Dish: Let’s talk pizza first—it sounds like Chicagoans are in for a new pizza experience. What makes Quad City pizza different?
Greg Mohr: It’s hand-thrown dough, so definitely thin, but not superthin. Not crunchy, but chewy and malty, which makes it [taste] very different. Then a spice blend is added to the dough. Everything, even the sausage, will be made in-house. [The sausage is] crumbled to cover the whole pizza, and cheese covers everything.
D: If Chicago gets hot food trucks, would you be interested?

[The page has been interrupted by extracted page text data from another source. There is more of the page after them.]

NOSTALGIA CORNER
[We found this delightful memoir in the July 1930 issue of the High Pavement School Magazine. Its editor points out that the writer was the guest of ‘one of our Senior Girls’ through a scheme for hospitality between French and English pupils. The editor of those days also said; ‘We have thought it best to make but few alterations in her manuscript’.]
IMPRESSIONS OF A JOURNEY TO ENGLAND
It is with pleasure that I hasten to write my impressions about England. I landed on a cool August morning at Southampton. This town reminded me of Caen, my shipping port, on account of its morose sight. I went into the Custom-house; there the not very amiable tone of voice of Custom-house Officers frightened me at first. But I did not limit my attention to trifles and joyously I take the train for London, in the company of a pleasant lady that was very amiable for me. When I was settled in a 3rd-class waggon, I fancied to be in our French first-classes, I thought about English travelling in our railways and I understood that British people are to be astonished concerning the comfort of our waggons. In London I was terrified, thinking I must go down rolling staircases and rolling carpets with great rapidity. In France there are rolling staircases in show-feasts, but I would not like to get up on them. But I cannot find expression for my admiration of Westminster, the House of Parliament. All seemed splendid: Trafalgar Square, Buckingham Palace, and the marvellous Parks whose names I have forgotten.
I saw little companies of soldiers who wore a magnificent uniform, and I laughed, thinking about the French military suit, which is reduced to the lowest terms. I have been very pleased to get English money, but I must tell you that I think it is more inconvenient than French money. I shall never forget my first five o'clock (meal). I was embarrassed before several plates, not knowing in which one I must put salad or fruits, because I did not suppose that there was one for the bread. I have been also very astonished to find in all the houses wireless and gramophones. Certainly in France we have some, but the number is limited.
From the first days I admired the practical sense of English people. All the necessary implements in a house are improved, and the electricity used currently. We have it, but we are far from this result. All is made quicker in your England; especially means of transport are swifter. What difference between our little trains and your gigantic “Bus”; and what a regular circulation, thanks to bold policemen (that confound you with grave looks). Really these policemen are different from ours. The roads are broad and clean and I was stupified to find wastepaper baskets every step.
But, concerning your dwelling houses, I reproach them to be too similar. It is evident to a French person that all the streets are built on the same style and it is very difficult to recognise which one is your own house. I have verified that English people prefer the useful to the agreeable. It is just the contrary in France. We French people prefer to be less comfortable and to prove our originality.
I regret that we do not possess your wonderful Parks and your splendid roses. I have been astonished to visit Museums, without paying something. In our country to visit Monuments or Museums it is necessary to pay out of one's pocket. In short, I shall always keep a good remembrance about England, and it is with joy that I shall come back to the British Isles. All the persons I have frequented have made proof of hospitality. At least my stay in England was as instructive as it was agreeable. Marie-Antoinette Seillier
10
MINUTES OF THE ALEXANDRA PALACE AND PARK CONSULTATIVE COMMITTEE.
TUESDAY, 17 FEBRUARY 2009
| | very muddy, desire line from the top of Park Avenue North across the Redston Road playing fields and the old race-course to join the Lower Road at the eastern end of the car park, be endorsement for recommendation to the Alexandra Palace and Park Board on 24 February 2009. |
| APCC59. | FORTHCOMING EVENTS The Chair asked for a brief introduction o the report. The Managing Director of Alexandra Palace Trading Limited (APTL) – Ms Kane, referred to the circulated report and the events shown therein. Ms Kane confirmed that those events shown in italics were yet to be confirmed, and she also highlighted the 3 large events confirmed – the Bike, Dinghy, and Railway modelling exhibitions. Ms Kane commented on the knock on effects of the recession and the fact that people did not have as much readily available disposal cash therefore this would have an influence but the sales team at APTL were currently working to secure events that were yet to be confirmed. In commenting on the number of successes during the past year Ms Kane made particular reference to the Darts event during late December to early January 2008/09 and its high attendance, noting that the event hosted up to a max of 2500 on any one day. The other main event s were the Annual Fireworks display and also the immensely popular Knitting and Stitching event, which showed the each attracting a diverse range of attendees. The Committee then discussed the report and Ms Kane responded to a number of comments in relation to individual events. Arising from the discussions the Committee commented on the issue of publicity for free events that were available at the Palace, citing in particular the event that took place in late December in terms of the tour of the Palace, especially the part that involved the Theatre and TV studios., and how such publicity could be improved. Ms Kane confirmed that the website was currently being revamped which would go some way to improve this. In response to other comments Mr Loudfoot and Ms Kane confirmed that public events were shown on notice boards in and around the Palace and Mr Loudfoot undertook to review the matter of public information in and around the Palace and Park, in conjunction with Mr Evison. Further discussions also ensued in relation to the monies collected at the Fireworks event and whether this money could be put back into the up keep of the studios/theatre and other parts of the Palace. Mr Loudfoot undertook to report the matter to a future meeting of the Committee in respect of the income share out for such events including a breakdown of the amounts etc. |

GM: We’re already looking into that, for [both] the pizza and the bakery. We do have a carryout window off to the side, with whole pizzas and slices.
D: How did the partnership with Bleeding Heart Bakery come to pass?
Michelle Garcia: I used to be a customer at Fifty/50 and became friends with Greg and Scott. I reached out [to them] for help because Bleeding Heart was getting too big for its britches. I’m a pastry chef and needed help with the business end. They had amazing ideas, and we decided to combine. I know how to make some damned good pastries, but I’m not good at marketing them—I know my skill set, and it belongs in the kitchen.
D: So what will the new bakery look like?
MG: The bakery will have a full line of breads for restaurants, for our own use, and also for retail. We are also going to have all-day breakfast—eggs, waffles, and pancakes. I am really [drawn] to diner-style and Southern foods. Every product that we use is certified organic or comes from a trusted local provider, and a lot of [menu items will be] vegan or gluten-free.
D: Can we get a sneak preview of something from your breakfast menu?
MG: Deep-fried doughnut sandwiches—the idea of a breakfast sandwich, where you can pick the bread, the meat, and the style of egg. But instead of bread, you are picking your doughnut, and then it’s tempura battered and fried.
D: That doesn’t sound too healthy.
MG: I never said healthy. Just because it’s organic does not mean healthy. I like good, hearty food [and] full, happy, smiling people.